Collected data entries:
##########

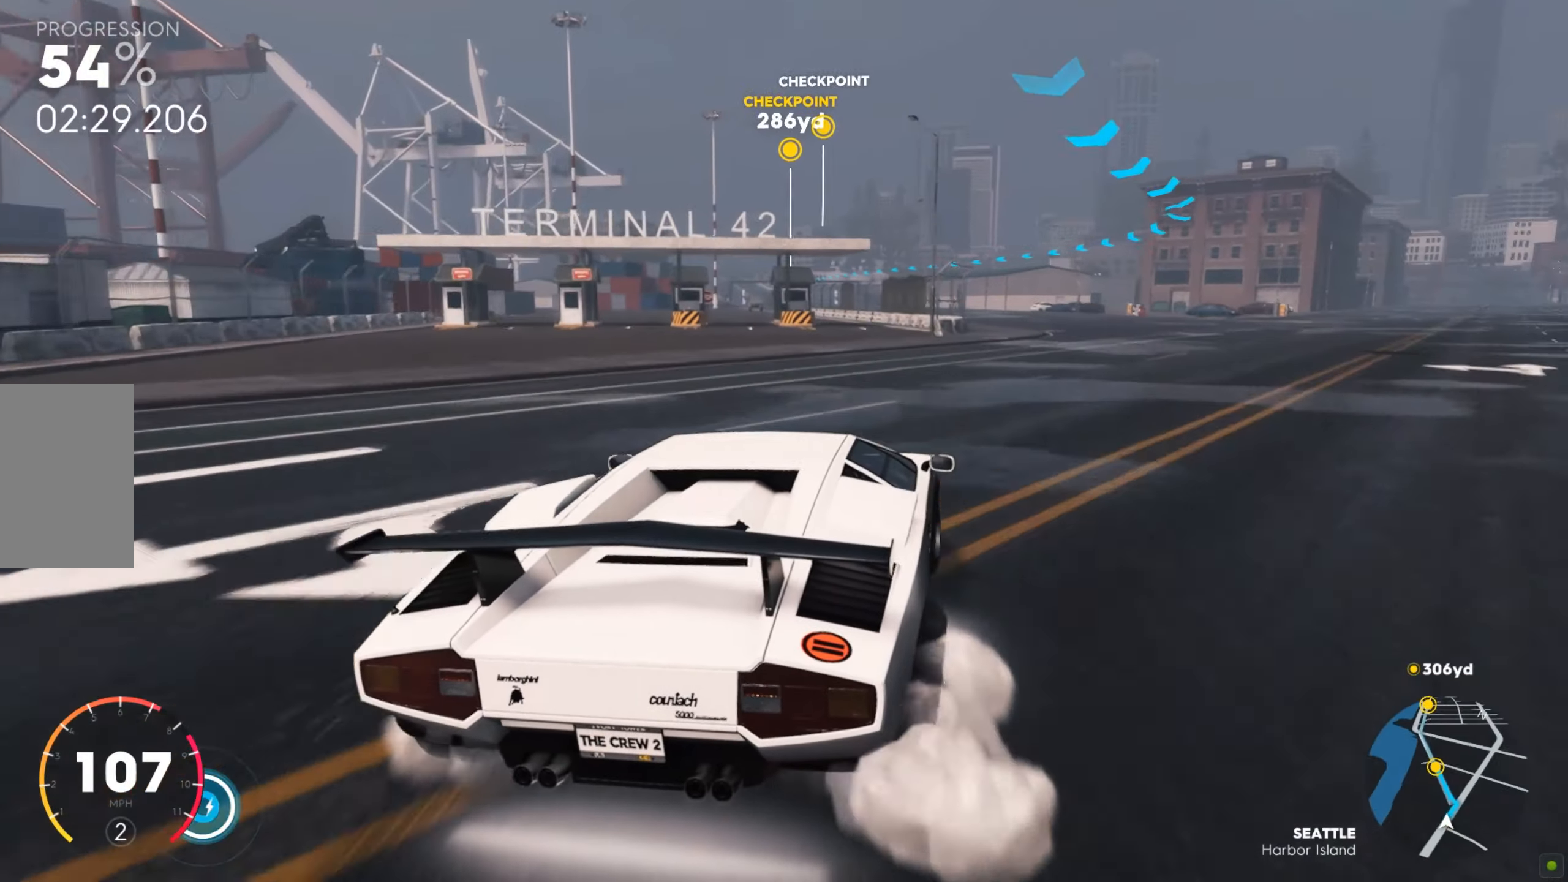
{"keys": ["a", "w"], "mouse": [], "events": [[275, "a", "down"]]}
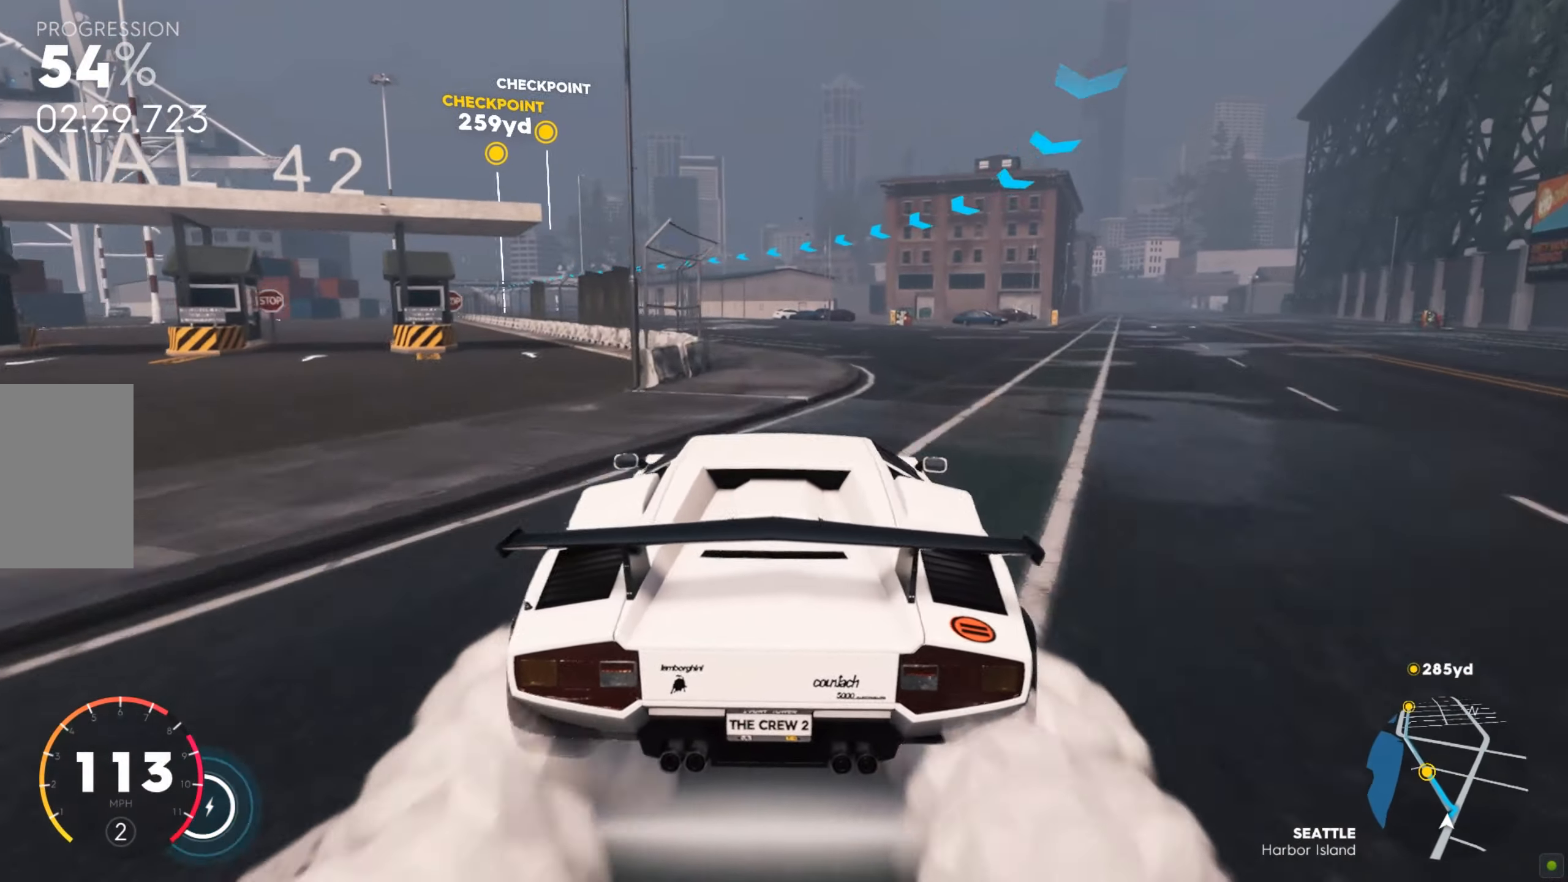
{"keys": ["a", "w"], "mouse": [], "events": [[17, "a", "up"], [138, "a", "down"], [172, "shift", "down"], [378, "shift", "up"], [430, "a", "up"], [499, "a", "down"]]}
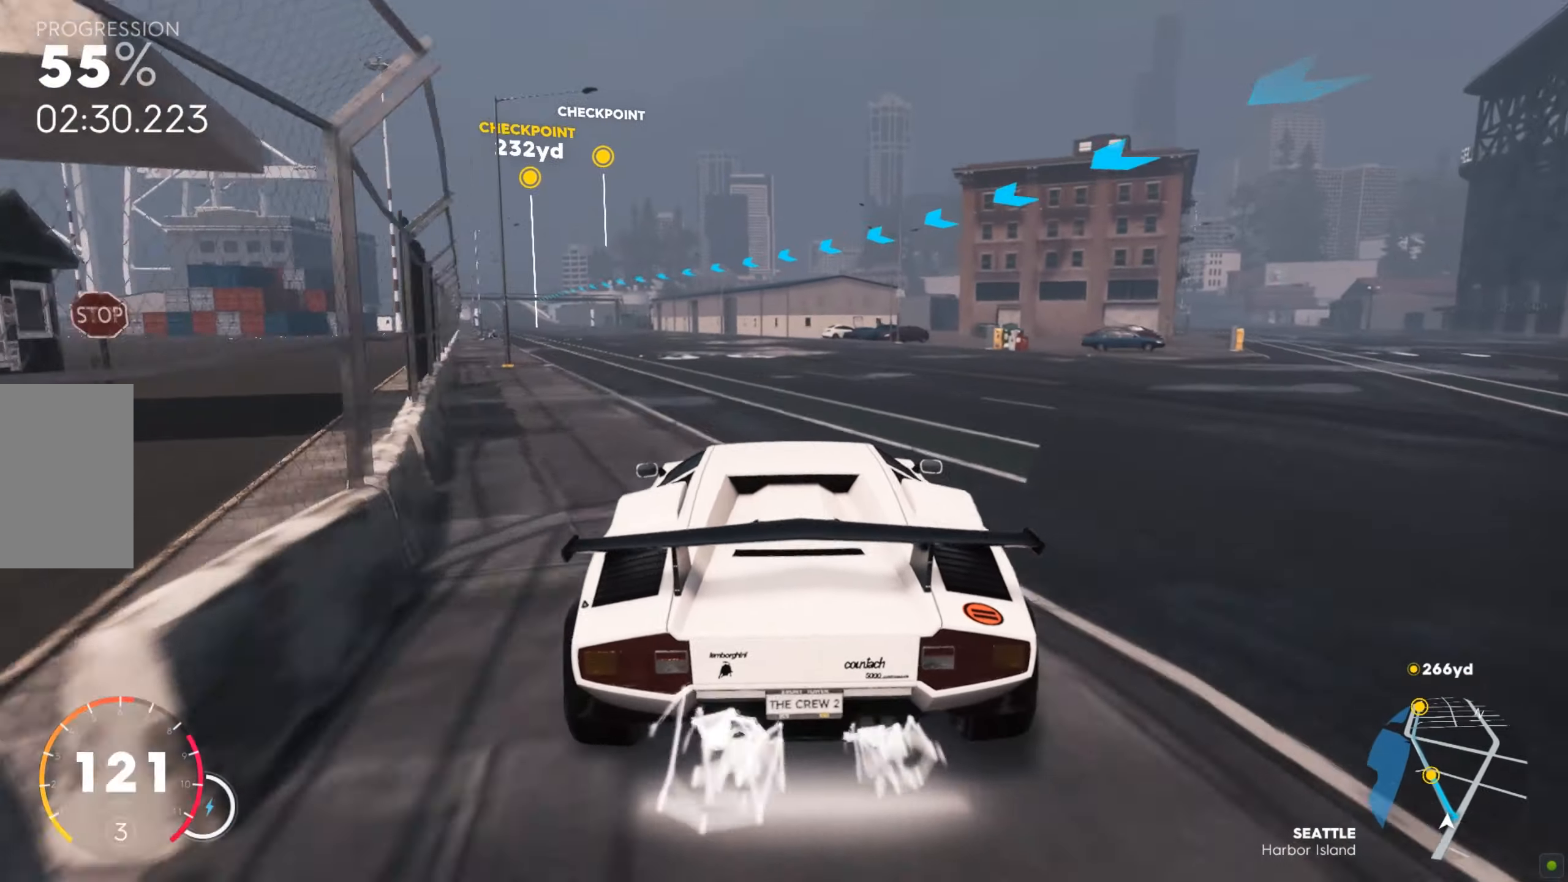
{"keys": ["a", "shift", "w"], "mouse": [], "events": [[51, "shift", "down"], [240, "a", "up"], [343, "a", "down"]]}
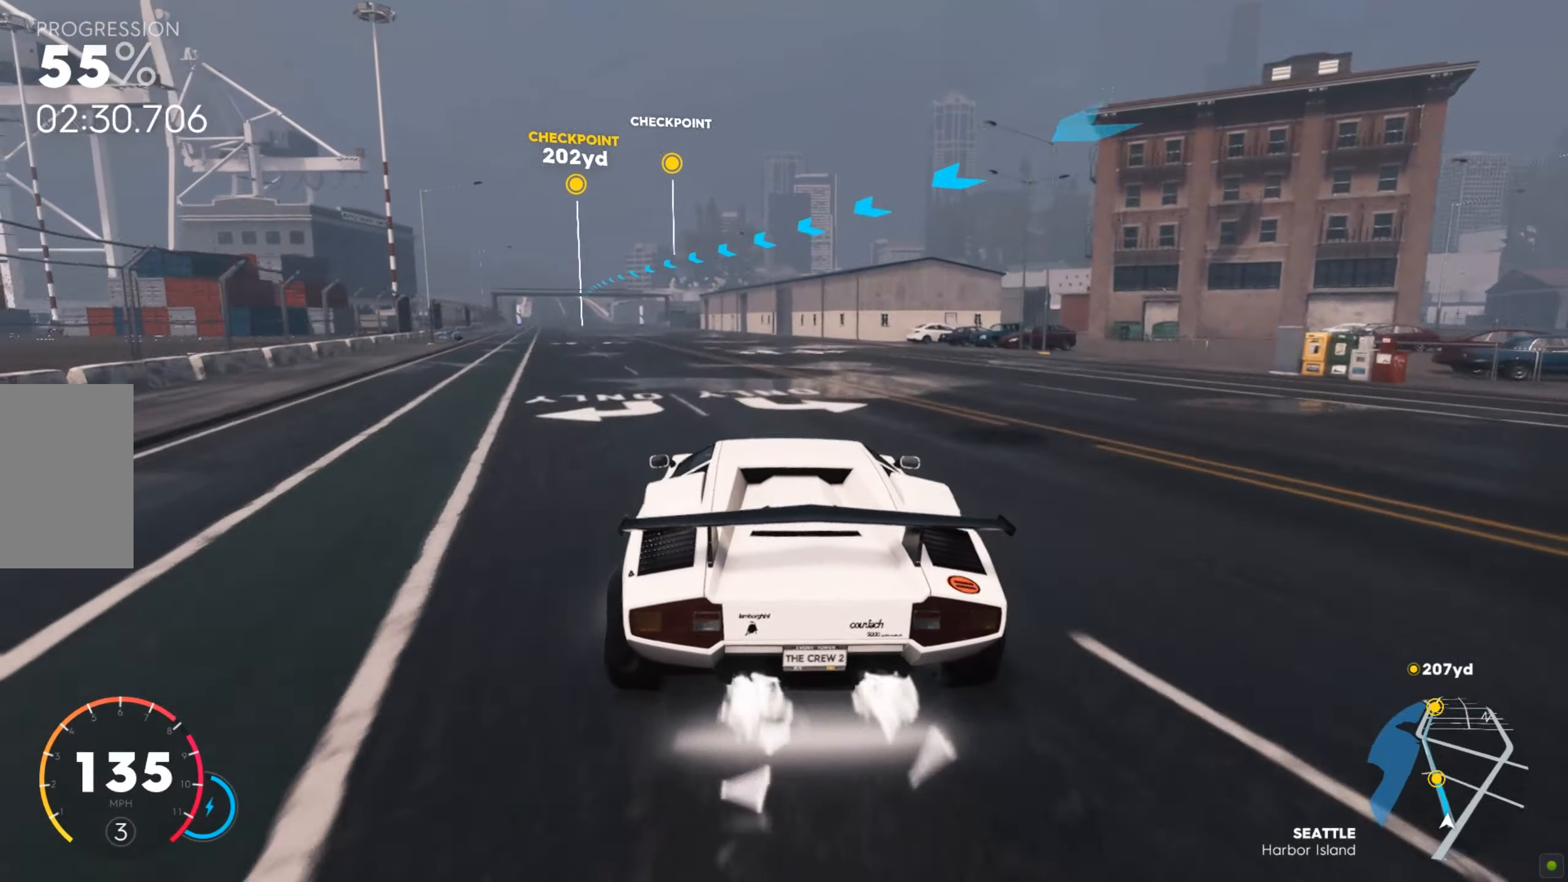
{"keys": ["shift", "w"], "mouse": [], "events": [[86, "a", "up"], [189, "a", "down"], [413, "a", "up"]]}
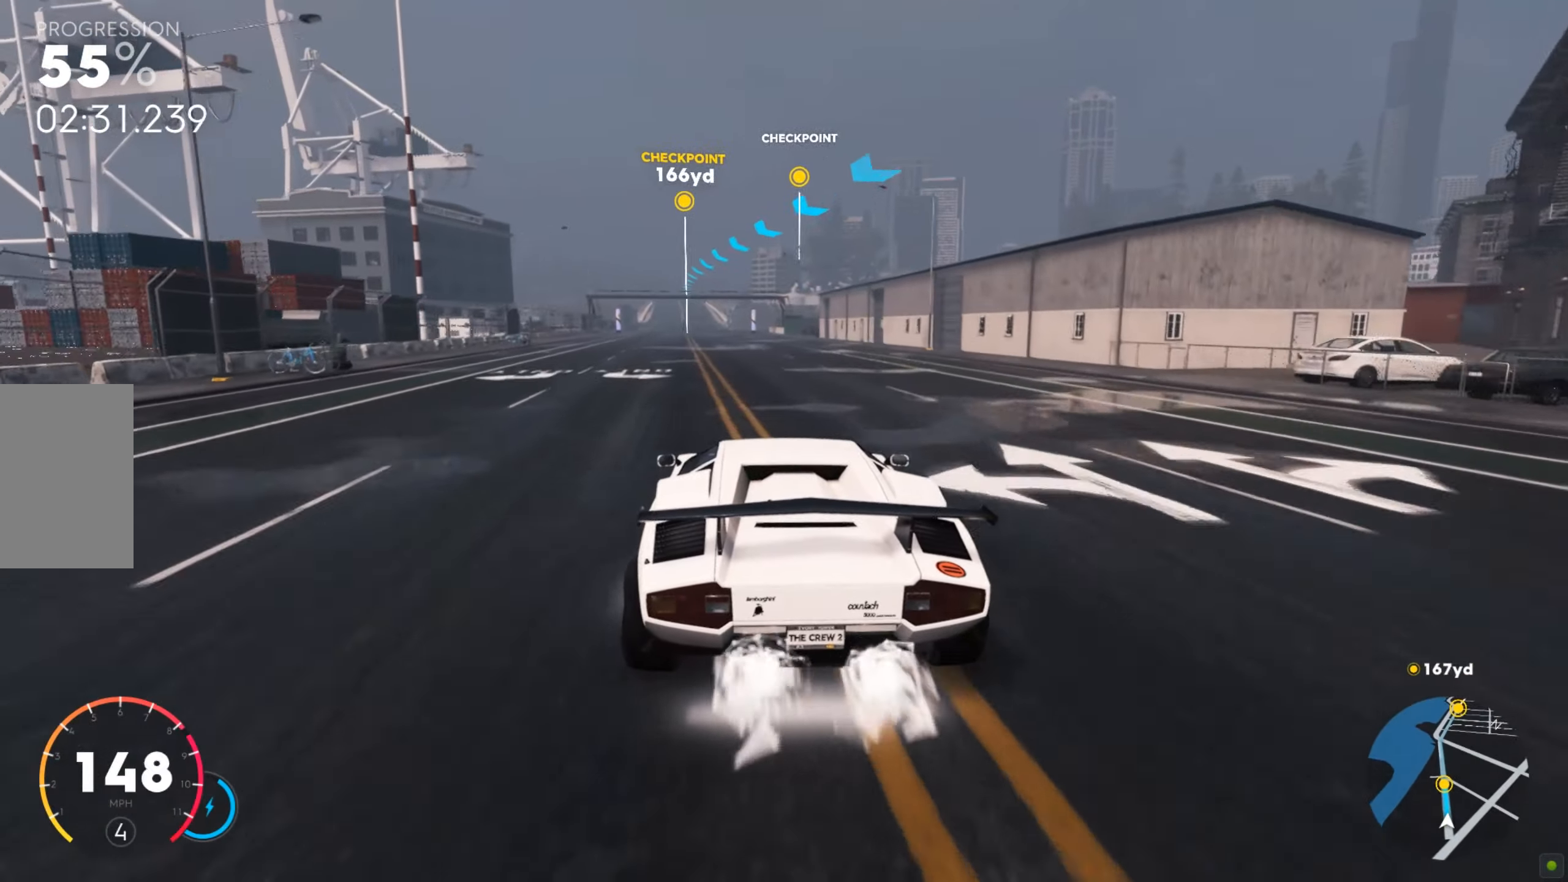
{"keys": ["shift", "w"], "mouse": [], "events": [[137, "a", "down"], [378, "a", "up"]]}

##########

Return, exactly as they stand, all of the lines above, but not the pictures.

{"keys": ["a", "w"], "mouse": [], "events": [[275, "a", "down"]]}
{"keys": ["a", "w"], "mouse": [], "events": [[17, "a", "up"], [138, "a", "down"], [172, "shift", "down"], [378, "shift", "up"], [430, "a", "up"], [499, "a", "down"]]}
{"keys": ["a", "shift", "w"], "mouse": [], "events": [[51, "shift", "down"], [240, "a", "up"], [343, "a", "down"]]}
{"keys": ["shift", "w"], "mouse": [], "events": [[86, "a", "up"], [189, "a", "down"], [413, "a", "up"]]}
{"keys": ["shift", "w"], "mouse": [], "events": [[137, "a", "down"], [378, "a", "up"]]}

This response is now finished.